EXERCISE DIRECTIONS: Retype the full set of records. Keep every character identical.

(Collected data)
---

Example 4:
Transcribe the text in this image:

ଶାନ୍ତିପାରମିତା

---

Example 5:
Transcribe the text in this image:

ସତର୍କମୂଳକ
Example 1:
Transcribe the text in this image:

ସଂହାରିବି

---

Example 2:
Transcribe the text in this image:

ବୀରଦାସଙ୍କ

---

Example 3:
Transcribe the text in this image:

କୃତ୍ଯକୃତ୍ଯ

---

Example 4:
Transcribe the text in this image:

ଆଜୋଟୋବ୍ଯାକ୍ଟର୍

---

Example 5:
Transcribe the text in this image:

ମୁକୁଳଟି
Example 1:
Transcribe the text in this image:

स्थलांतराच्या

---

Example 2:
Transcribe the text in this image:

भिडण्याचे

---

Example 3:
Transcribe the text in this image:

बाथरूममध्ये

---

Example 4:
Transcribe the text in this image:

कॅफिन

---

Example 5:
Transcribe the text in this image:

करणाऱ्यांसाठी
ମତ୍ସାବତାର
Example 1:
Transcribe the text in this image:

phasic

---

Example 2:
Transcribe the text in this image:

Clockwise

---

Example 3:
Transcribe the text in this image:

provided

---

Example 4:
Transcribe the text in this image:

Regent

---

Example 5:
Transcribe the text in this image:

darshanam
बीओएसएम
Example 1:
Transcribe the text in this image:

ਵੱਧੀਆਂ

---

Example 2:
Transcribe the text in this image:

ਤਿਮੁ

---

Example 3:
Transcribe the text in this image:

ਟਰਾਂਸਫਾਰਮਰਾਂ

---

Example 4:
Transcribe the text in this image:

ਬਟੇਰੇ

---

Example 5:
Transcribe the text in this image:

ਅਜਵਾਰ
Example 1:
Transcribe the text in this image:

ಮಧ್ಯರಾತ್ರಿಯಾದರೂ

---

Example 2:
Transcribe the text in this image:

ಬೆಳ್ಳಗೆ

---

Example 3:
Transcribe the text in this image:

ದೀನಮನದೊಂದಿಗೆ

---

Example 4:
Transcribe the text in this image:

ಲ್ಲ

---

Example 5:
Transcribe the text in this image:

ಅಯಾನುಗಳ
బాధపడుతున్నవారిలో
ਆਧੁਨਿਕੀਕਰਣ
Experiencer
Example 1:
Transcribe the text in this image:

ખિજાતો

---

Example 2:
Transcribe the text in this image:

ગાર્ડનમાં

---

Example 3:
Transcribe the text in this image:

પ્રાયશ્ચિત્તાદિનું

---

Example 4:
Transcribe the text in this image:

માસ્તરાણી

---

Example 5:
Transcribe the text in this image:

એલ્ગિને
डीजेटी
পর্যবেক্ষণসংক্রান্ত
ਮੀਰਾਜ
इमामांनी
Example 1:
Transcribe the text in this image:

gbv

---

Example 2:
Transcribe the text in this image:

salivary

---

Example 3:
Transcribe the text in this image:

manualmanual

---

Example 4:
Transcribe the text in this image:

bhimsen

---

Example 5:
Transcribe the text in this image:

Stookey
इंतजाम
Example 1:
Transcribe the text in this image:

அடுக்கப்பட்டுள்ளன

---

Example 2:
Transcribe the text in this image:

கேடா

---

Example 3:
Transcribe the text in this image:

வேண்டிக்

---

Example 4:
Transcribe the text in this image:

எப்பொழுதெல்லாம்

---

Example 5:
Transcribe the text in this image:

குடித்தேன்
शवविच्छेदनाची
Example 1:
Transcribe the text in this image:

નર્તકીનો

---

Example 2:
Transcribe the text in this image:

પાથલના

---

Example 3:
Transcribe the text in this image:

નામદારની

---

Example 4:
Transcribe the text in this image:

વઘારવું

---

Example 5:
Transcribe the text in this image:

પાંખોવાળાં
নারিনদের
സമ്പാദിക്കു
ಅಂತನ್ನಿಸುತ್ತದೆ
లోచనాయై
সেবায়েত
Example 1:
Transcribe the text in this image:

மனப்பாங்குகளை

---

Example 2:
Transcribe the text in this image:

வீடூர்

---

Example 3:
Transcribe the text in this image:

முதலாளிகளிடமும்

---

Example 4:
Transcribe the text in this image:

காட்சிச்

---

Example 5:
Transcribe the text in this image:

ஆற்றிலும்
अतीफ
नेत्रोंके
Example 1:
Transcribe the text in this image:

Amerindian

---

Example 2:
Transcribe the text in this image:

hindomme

ANSWER SPACE:
---

Example 4:
Transcribe the text in this image:

ଶାନ୍ତିପାରମିତା

---

Example 5:
Transcribe the text in this image:

ସତର୍କମୂଳକ
Example 1:
Transcribe the text in this image:

ସଂହାରିବି

---

Example 2:
Transcribe the text in this image:

ବୀରଦାସଙ୍କ

---

Example 3:
Transcribe the text in this image:

କୃତ୍ଯକୃତ୍ଯ

---

Example 4:
Transcribe the text in this image:

ଆଜୋଟୋବ୍ଯାକ୍ଟର୍

---

Example 5:
Transcribe the text in this image:

ମୁକୁଳଟି
Example 1:
Transcribe the text in this image:

स्थलांतराच्या

---

Example 2:
Transcribe the text in this image:

भिडण्याचे

---

Example 3:
Transcribe the text in this image:

बाथरूममध्ये

---

Example 4:
Transcribe the text in this image:

कॅफिन

---

Example 5:
Transcribe the text in this image:

करणाऱ्यांसाठी
ମତ୍ସାବତାର
Example 1:
Transcribe the text in this image:

phasic

---

Example 2:
Transcribe the text in this image:

Clockwise

---

Example 3:
Transcribe the text in this image:

provided

---

Example 4:
Transcribe the text in this image:

Regent

---

Example 5:
Transcribe the text in this image:

darshanam
बीओएसएम
Example 1:
Transcribe the text in this image:

ਵੱਧੀਆਂ

---

Example 2:
Transcribe the text in this image:

ਤਿਮੁ

---

Example 3:
Transcribe the text in this image:

ਟਰਾਂਸਫਾਰਮਰਾਂ

---

Example 4:
Transcribe the text in this image:

ਬਟੇਰੇ

---

Example 5:
Transcribe the text in this image:

ਅਜਵਾਰ
Example 1:
Transcribe the text in this image:

ಮಧ್ಯರಾತ್ರಿಯಾದರೂ

---

Example 2:
Transcribe the text in this image:

ಬೆಳ್ಳಗೆ

---

Example 3:
Transcribe the text in this image:

ದೀನಮನದೊಂದಿಗೆ

---

Example 4:
Transcribe the text in this image:

ಲ್ಲ

---

Example 5:
Transcribe the text in this image:

ಅಯಾನುಗಳ
బాధపడుతున్నవారిలో
ਆਧੁਨਿਕੀਕਰਣ
Experiencer
Example 1:
Transcribe the text in this image:

ખિજાતો

---

Example 2:
Transcribe the text in this image:

ગાર્ડનમાં

---

Example 3:
Transcribe the text in this image:

પ્રાયશ્ચિત્તાદિનું

---

Example 4:
Transcribe the text in this image:

માસ્તરાણી

---

Example 5:
Transcribe the text in this image:

એલ્ગિને
डीजेटी
পর্যবেক্ষণসংক্রান্ত
ਮੀਰਾਜ
इमामांनी
Example 1:
Transcribe the text in this image:

gbv

---

Example 2:
Transcribe the text in this image:

salivary

---

Example 3:
Transcribe the text in this image:

manualmanual

---

Example 4:
Transcribe the text in this image:

bhimsen

---

Example 5:
Transcribe the text in this image:

Stookey
इंतजाम
Example 1:
Transcribe the text in this image:

அடுக்கப்பட்டுள்ளன

---

Example 2:
Transcribe the text in this image:

கேடா

---

Example 3:
Transcribe the text in this image:

வேண்டிக்

---

Example 4:
Transcribe the text in this image:

எப்பொழுதெல்லாம்

---

Example 5:
Transcribe the text in this image:

குடித்தேன்
शवविच्छेदनाची
Example 1:
Transcribe the text in this image:

નર્તકીનો

---

Example 2:
Transcribe the text in this image:

પાથલના

---

Example 3:
Transcribe the text in this image:

નામદારની

---

Example 4:
Transcribe the text in this image:

વઘારવું

---

Example 5:
Transcribe the text in this image:

પાંખોવાળાં
নারিনদের
സമ്പാദിക്കു
ಅಂತನ್ನಿಸುತ್ತದೆ
లోచనాయై
সেবায়েত
Example 1:
Transcribe the text in this image:

மனப்பாங்குகளை

---

Example 2:
Transcribe the text in this image:

வீடூர்

---

Example 3:
Transcribe the text in this image:

முதலாளிகளிடமும்

---

Example 4:
Transcribe the text in this image:

காட்சிச்

---

Example 5:
Transcribe the text in this image:

ஆற்றிலும்
अतीफ
नेत्रोंके
Example 1:
Transcribe the text in this image:

Amerindian

---

Example 2:
Transcribe the text in this image:

hindomme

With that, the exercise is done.